_Document structure recognition data_
------------------------------
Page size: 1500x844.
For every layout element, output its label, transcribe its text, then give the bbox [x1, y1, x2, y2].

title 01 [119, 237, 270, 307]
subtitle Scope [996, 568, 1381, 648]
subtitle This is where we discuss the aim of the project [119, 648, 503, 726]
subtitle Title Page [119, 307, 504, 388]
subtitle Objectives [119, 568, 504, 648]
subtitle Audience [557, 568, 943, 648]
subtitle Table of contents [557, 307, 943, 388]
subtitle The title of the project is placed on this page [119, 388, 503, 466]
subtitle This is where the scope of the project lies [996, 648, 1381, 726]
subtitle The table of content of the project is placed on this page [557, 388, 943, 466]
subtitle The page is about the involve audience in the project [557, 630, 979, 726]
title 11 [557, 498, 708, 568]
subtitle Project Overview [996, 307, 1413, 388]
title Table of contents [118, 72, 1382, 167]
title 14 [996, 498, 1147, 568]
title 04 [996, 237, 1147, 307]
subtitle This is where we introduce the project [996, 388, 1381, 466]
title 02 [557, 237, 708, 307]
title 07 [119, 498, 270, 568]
------------------------------
_WHAT NEEDS TO BE DONE_
Retype every entry exactly.

_ANSWER SPACE_
Page size: 1500x844.
For every layout element, output its label, transcribe its text, then give the bbox [x1, y1, x2, y2].

title 01 [119, 237, 270, 307]
subtitle Scope [996, 568, 1381, 648]
subtitle This is where we discuss the aim of the project [119, 648, 503, 726]
subtitle Title Page [119, 307, 504, 388]
subtitle Objectives [119, 568, 504, 648]
subtitle Audience [557, 568, 943, 648]
subtitle Table of contents [557, 307, 943, 388]
subtitle The title of the project is placed on this page [119, 388, 503, 466]
subtitle This is where the scope of the project lies [996, 648, 1381, 726]
subtitle The table of content of the project is placed on this page [557, 388, 943, 466]
subtitle The page is about the involve audience in the project [557, 630, 979, 726]
title 11 [557, 498, 708, 568]
subtitle Project Overview [996, 307, 1413, 388]
title Table of contents [118, 72, 1382, 167]
title 14 [996, 498, 1147, 568]
title 04 [996, 237, 1147, 307]
subtitle This is where we introduce the project [996, 388, 1381, 466]
title 02 [557, 237, 708, 307]
title 07 [119, 498, 270, 568]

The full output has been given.